Start of Records for the task

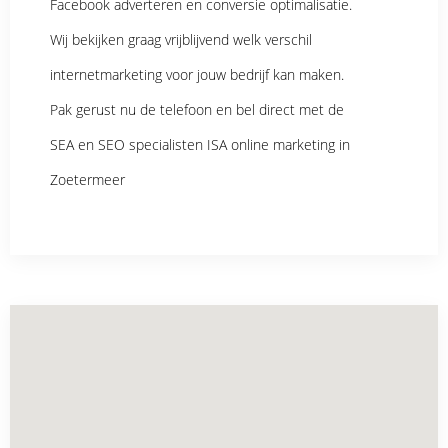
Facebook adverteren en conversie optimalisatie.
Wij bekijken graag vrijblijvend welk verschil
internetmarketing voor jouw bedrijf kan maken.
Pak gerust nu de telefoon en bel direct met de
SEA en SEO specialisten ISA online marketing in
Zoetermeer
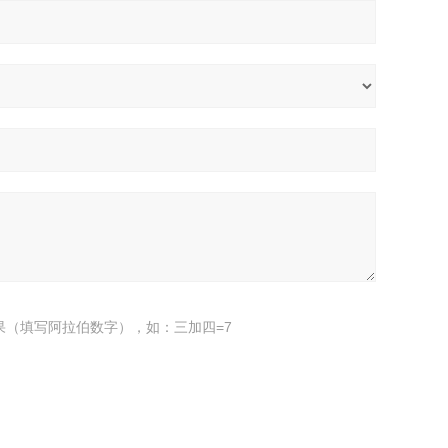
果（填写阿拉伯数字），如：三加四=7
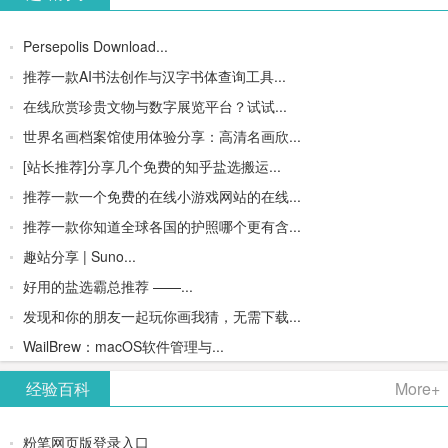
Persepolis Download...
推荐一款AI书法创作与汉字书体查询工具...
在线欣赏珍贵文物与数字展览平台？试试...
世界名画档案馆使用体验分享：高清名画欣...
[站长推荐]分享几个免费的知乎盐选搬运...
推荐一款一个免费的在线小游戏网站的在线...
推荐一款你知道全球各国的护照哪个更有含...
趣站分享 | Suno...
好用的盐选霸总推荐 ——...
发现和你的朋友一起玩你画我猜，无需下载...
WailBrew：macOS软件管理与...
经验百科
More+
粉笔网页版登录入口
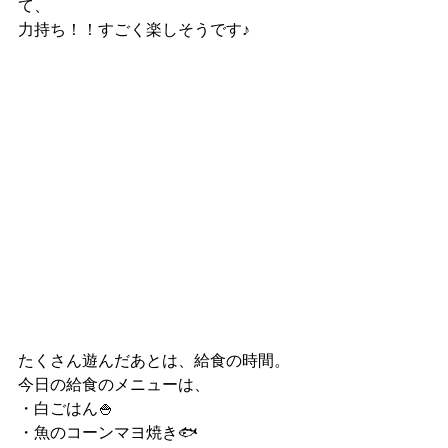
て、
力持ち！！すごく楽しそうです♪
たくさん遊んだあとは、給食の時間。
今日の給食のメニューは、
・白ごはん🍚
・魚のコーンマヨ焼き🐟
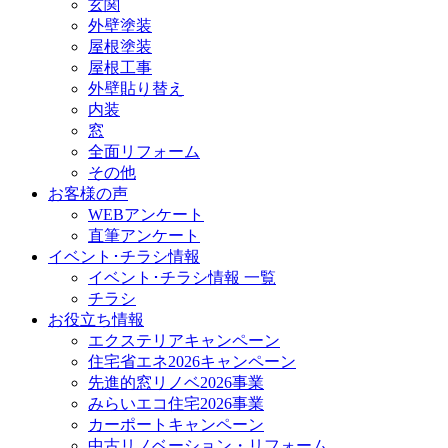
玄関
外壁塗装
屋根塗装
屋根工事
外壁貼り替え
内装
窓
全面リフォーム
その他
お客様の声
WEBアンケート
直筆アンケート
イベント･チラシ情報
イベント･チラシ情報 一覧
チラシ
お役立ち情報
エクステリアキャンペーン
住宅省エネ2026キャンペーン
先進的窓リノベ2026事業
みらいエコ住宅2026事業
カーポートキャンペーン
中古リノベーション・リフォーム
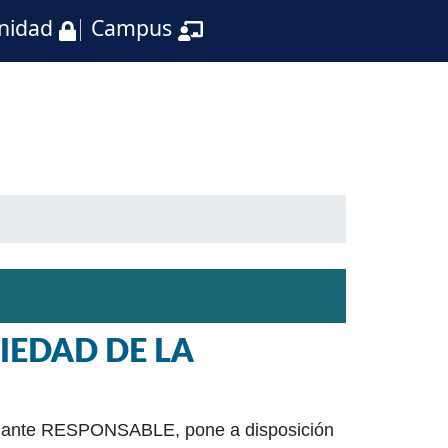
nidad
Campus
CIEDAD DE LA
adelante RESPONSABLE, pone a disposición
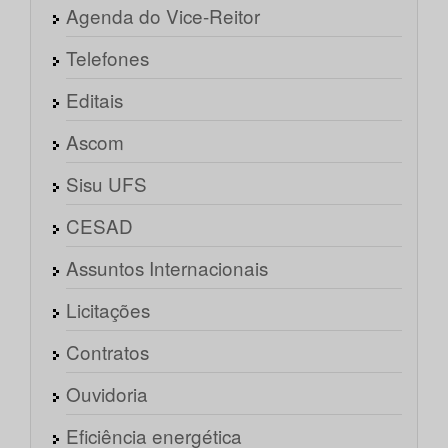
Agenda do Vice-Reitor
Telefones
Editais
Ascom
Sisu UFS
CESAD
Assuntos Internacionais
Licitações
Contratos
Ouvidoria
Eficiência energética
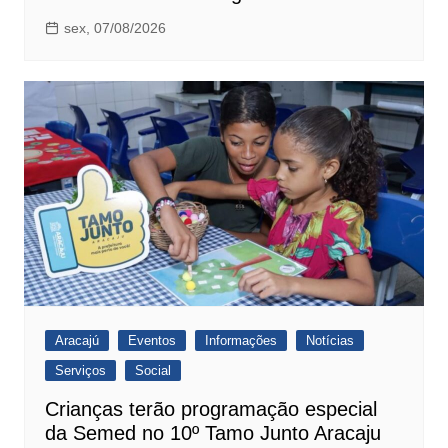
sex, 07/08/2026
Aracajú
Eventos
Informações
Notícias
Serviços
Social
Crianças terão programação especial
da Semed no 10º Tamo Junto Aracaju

End of Records for the task
Start of Records for the task

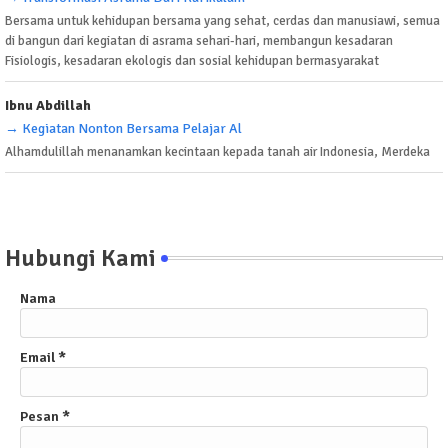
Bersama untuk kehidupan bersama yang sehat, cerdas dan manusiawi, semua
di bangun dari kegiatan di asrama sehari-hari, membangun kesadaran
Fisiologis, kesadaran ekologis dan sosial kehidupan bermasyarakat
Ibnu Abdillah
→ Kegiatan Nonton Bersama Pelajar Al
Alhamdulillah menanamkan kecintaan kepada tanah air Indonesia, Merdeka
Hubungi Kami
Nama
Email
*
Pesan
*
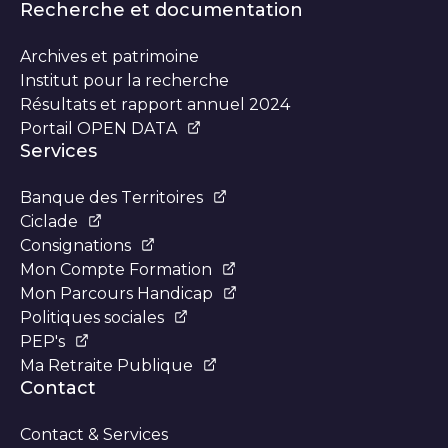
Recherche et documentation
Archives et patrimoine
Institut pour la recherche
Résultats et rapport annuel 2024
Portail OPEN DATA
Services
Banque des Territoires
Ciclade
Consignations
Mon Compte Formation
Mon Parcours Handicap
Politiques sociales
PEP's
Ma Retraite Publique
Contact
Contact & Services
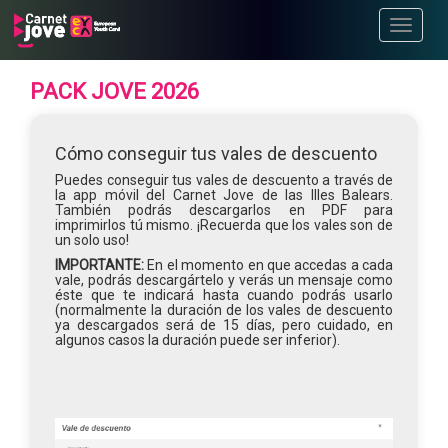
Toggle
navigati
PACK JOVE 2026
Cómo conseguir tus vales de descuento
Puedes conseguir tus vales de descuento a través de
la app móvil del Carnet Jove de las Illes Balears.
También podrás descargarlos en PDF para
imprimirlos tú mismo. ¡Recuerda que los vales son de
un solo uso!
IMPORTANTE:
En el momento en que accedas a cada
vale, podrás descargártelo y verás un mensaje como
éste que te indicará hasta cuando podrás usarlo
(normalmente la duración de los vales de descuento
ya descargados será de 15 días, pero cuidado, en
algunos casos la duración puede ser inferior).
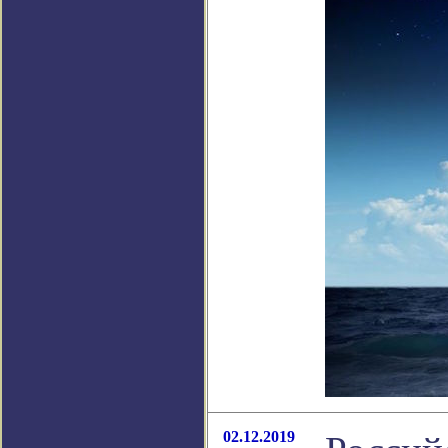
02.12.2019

End of Records for the task
Start of Records for the task

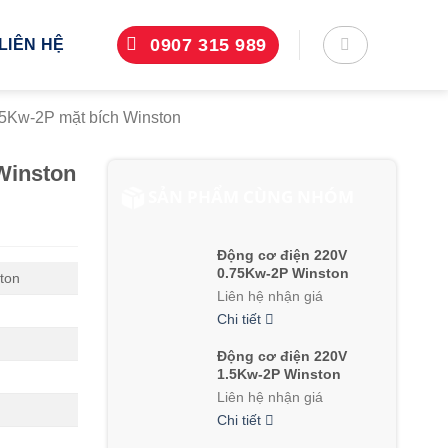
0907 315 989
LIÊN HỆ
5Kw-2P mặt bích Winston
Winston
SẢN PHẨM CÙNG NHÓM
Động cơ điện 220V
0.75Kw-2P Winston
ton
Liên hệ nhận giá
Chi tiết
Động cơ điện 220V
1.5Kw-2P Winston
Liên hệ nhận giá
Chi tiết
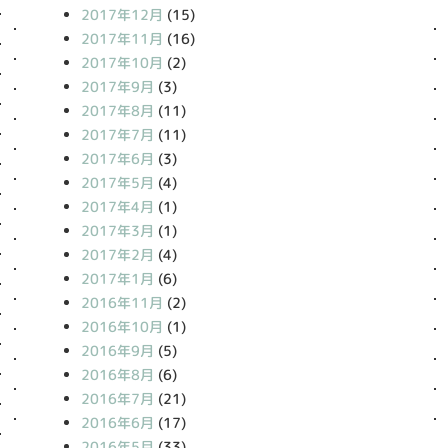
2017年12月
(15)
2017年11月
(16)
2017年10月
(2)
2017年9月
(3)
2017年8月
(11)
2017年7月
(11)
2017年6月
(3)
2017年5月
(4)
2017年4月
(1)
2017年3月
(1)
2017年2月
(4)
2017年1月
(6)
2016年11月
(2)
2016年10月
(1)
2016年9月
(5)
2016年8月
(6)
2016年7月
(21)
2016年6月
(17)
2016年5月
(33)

End of Records for the task

The number of lines in the records that include "duración" is what is needed, with no other words.

Exercise solution:
2